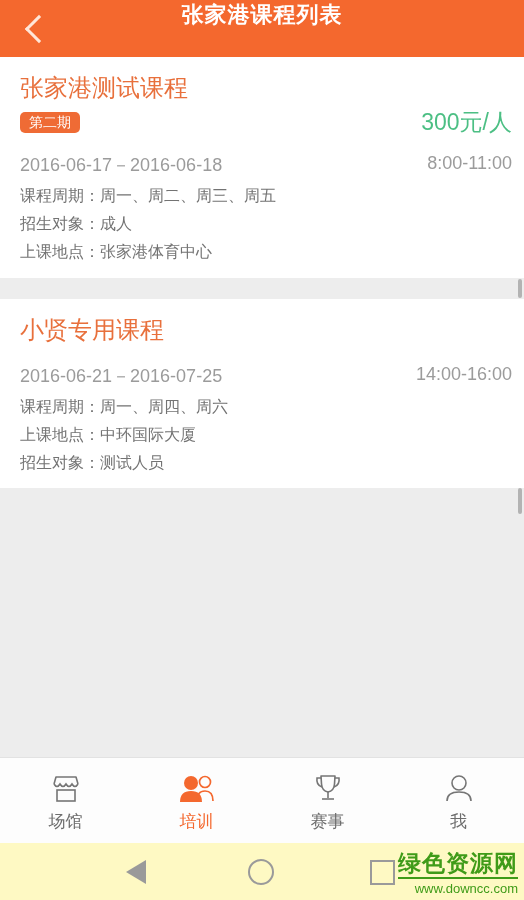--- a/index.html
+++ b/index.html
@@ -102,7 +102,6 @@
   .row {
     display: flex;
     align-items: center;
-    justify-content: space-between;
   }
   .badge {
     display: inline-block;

•••

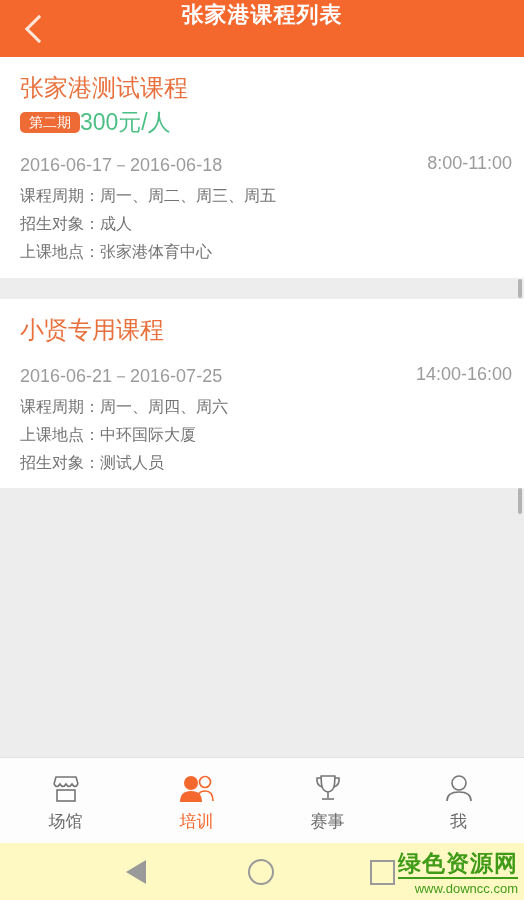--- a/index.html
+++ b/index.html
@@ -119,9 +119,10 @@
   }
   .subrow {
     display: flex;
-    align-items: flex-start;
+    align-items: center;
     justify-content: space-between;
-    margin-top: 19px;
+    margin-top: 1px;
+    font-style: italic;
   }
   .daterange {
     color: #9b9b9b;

•••

**Task description:** Gather up every line in the data above that contains the word "center", copying each one.

**Solution below:**
     align-items: center;
+    align-items: center;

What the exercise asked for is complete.